Marion stared across the table at him. Challenged, it would seem. Hoist with one's own petard, is that it? Trust Uncle Henry to put you on the spot when it suits him.

"Well . . . actually, I'm not at all sure that I . . . "

"Someone well established at the BBC, or the other outfit--whatever it's called." He waved a deprecating hand. "One of those in charge of program making. I wondered initially about going straight to the top chap at the BBC, the . . the . . ."

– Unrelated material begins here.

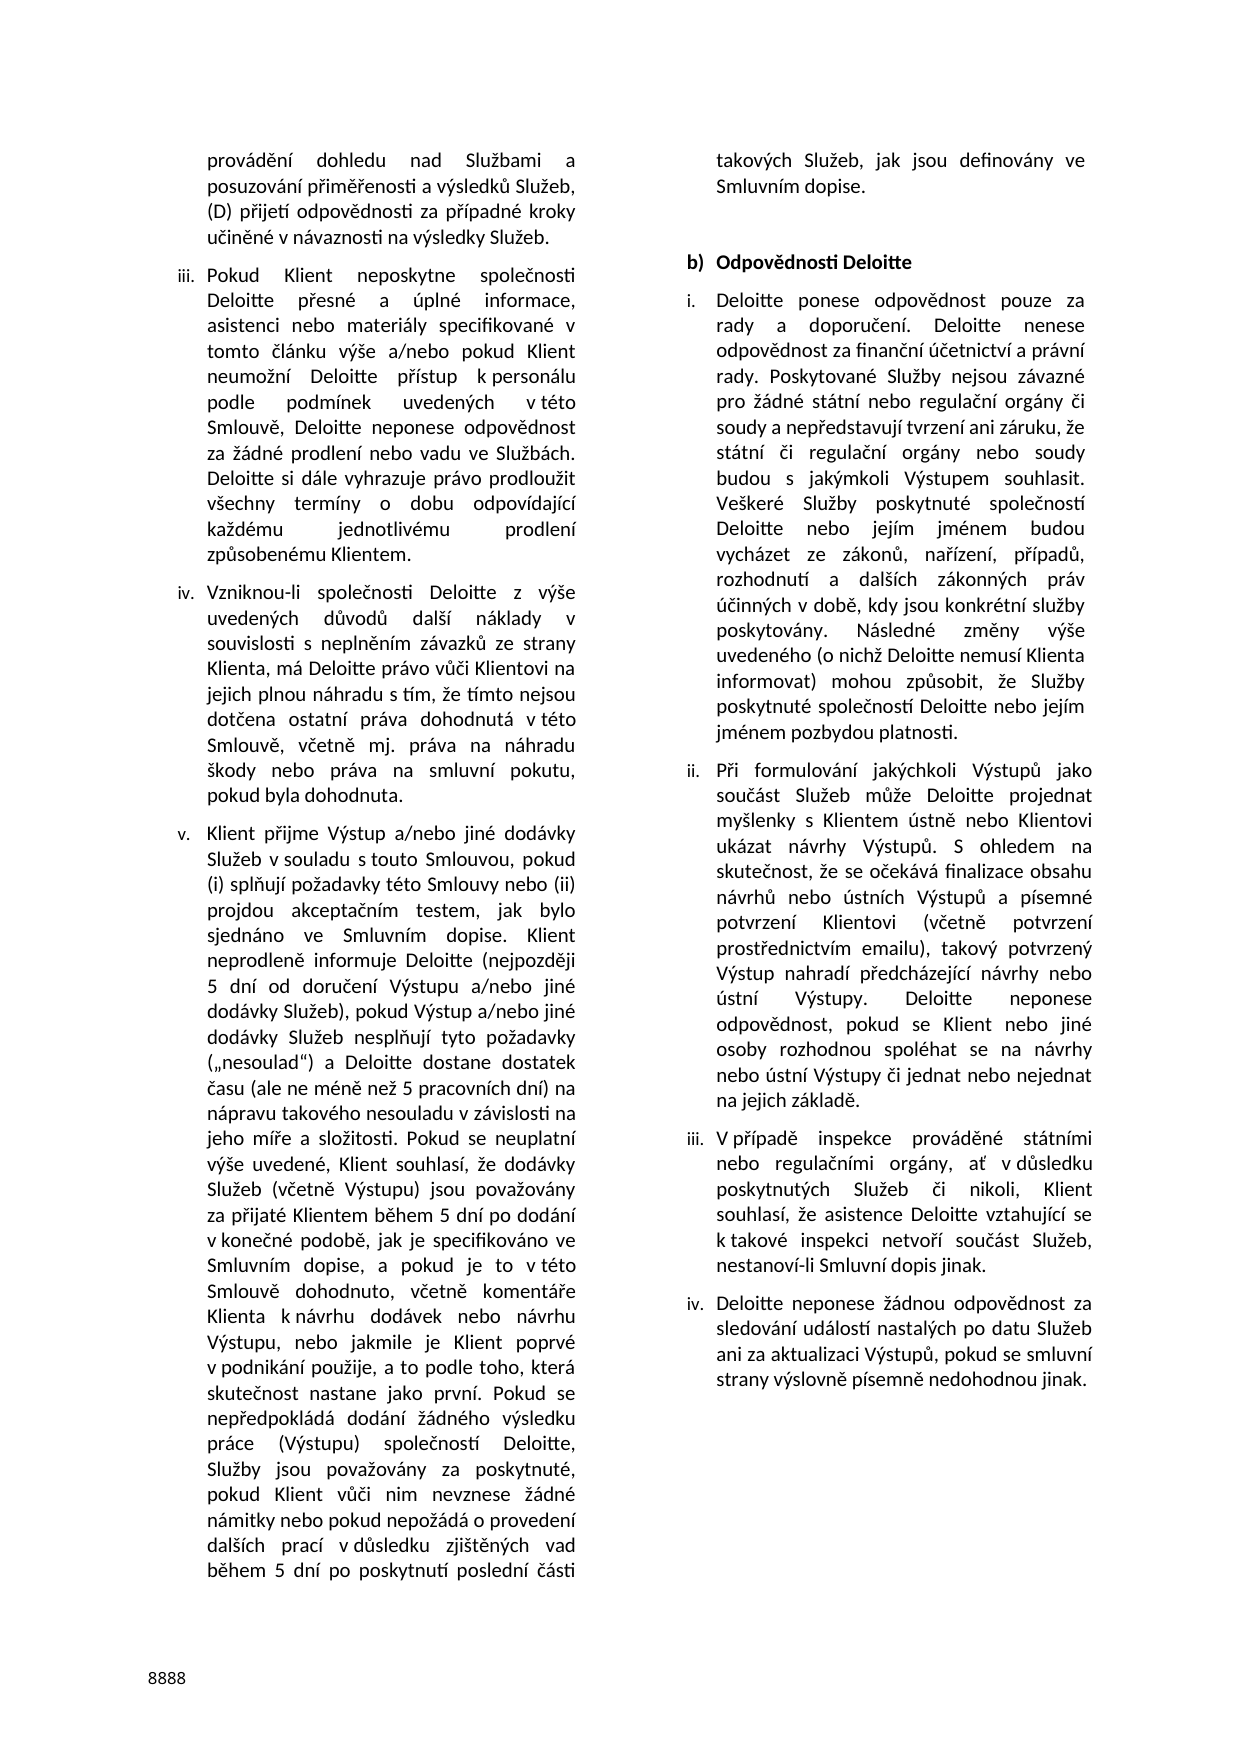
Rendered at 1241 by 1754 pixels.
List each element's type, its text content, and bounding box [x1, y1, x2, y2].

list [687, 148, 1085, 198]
list Klient bude výhradně odpovědný mimo jiné za: (A) provádění všech manažerských úsudků a rozhodnutí a převzetí všech manažerských odpovědností, (B) jmenování osoby, pokud možno z řad vyššího vedení, která bude odpovědná za Klientova rozhodnutí a bude dohlížet na Služby, (C) provádění dohledu nad Službami a posuzování přiměřenosti a výsledků Služeb, (D) přijetí odpovědnosti za případné kroky učiněné v návaznosti na výsledky Služeb. [177, 148, 576, 249]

"Director-General, I think."

"Quite. Find out who he is and put the proposal to him--but, on second thought, it makes more sense to deal with the people who're going to actually do the program, don't you think? So--who do you suggest?"
It won't surprise you to learn that getting a TV show made involves a bit more than calling up the right man. In the process of being turned down, Henry makes the acquaintance of a recently minted PhD in history named Mark, who decides that Henry could be his meal ticket for a while. On seeing Henry's study, Mark says, wholly without irony, "Books do furnish a room, don't they?" Anthony Powell fans will of course recognize the reference, and if the name Mark hasn't already brought to mind Powell's character Mark Members, Mark's next step surely will: he insinuates himself as Lord Peters's archivist, a sinecure that will secretly leave him plenty of time to turn his dissertation into a book. "It's Henry now, no more Lord P.," notes Lord Peters's personal assistant, whom Members has elbowed aside a bit. "Got his feet properly under the table, he has."

Which, Powell fans will surely agree, is a very Mark Members thing to do. And that makes me, scoring generously, one for three in the allusion department for the weekend. Given all the nonsense floating around the brain at any given point, that doesn't seem like too bad a score.